## [EXERCISE]
Find all the lines in the entries below that hold the word "safety" and copy them.

## [SUPPLIED DATA]
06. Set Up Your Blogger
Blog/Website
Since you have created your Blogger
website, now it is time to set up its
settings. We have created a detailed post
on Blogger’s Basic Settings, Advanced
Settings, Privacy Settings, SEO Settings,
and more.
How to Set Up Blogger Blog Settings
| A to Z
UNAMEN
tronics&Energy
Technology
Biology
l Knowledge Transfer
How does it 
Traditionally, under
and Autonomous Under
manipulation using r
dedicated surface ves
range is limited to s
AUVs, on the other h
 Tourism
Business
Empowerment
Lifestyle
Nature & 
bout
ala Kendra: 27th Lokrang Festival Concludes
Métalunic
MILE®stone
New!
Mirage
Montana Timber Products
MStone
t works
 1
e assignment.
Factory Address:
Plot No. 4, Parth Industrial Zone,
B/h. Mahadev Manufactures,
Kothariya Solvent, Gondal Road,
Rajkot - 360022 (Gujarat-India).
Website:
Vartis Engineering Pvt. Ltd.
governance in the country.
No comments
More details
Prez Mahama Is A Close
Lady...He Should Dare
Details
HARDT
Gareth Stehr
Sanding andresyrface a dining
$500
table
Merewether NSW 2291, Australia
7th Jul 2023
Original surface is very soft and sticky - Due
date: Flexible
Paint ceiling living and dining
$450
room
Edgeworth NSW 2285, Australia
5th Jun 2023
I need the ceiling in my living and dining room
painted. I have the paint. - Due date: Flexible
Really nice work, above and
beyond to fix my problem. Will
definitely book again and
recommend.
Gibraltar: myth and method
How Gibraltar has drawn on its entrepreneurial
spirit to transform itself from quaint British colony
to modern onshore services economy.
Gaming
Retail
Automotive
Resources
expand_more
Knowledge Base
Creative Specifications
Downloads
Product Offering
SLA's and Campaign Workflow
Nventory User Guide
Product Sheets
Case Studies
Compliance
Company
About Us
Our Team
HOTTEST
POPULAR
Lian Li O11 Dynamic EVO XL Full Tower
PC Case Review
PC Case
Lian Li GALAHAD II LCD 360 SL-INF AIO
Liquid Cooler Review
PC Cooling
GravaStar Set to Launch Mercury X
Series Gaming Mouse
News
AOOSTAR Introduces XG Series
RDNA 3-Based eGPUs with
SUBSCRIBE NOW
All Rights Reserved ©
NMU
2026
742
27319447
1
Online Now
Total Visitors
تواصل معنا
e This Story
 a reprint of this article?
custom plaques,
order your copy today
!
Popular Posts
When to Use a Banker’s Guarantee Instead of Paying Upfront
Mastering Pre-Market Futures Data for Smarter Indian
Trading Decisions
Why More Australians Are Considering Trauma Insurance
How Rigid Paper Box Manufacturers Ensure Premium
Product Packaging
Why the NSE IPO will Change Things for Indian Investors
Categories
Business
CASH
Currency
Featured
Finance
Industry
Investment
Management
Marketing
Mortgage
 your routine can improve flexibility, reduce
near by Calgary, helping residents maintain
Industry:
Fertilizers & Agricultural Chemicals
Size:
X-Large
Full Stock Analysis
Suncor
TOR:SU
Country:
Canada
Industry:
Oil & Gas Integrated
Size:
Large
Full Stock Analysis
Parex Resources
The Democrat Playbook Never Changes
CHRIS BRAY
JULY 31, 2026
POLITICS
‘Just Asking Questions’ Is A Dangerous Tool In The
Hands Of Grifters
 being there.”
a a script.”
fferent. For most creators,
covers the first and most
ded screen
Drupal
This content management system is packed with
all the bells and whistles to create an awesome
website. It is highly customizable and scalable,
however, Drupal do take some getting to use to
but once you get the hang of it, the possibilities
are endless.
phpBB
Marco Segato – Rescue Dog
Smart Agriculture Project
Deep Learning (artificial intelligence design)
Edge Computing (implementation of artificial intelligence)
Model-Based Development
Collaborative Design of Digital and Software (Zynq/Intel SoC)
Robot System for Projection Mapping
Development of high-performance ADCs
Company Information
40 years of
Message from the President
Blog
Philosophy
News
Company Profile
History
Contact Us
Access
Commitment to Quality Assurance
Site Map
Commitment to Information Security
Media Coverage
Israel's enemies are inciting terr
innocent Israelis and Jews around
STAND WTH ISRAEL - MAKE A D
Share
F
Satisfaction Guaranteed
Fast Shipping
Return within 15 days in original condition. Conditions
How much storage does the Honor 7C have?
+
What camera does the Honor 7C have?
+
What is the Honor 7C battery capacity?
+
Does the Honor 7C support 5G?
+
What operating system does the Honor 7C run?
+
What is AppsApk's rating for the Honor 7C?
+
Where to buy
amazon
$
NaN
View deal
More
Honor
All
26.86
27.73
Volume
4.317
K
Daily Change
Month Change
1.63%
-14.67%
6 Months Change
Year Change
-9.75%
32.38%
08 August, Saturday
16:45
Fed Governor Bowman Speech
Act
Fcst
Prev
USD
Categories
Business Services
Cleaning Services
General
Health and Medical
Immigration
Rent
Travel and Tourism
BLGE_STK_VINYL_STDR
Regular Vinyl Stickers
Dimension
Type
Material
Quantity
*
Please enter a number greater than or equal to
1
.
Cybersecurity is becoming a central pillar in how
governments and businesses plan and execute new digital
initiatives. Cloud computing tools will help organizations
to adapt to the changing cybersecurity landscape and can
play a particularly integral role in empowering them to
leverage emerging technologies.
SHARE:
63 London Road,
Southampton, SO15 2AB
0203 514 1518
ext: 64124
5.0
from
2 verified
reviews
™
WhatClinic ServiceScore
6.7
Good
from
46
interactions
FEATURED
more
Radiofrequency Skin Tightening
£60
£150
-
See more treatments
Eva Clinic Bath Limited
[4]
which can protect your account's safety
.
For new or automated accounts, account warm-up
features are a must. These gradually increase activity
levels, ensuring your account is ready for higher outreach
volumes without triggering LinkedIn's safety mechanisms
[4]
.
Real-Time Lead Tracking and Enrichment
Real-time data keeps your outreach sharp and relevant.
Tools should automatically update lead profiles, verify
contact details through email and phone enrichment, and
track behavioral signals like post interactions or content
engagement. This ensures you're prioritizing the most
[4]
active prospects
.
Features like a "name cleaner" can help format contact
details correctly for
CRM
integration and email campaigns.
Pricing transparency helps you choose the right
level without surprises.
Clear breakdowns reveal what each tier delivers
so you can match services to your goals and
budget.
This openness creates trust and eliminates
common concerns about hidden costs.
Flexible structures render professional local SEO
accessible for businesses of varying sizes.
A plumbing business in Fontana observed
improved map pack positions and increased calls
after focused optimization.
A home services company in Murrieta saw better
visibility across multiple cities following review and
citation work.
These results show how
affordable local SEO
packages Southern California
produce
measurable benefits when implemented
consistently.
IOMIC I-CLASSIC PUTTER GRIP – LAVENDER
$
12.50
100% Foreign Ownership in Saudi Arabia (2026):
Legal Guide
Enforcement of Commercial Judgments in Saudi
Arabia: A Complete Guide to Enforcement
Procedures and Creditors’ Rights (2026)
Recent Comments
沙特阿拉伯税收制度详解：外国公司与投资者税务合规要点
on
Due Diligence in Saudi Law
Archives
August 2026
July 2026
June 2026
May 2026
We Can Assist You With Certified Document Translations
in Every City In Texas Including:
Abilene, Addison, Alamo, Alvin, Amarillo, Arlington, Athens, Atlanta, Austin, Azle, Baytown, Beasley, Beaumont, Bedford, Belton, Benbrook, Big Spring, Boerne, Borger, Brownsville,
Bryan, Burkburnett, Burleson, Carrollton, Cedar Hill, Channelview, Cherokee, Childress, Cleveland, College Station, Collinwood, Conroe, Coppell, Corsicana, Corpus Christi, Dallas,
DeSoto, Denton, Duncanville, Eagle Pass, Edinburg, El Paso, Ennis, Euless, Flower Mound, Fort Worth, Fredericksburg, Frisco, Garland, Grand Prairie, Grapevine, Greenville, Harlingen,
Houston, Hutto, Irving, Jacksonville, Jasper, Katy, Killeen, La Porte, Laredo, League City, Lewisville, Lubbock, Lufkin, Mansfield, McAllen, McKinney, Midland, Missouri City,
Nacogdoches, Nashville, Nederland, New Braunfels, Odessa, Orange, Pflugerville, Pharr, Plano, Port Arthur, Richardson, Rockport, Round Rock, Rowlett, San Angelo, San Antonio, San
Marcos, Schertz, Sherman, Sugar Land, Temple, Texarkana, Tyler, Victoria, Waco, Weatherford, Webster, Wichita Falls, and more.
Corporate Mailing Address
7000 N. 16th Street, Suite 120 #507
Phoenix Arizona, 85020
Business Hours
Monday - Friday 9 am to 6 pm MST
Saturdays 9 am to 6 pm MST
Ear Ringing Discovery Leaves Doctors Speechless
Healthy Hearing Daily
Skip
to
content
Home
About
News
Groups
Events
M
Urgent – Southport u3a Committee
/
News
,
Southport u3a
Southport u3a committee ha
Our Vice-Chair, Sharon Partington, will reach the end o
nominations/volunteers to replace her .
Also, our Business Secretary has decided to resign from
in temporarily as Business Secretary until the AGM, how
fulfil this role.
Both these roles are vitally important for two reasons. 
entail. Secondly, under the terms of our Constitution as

## [RESPONSE TO THE EXERCISE]
which can protect your account's safety
volumes without triggering LinkedIn's safety mechanisms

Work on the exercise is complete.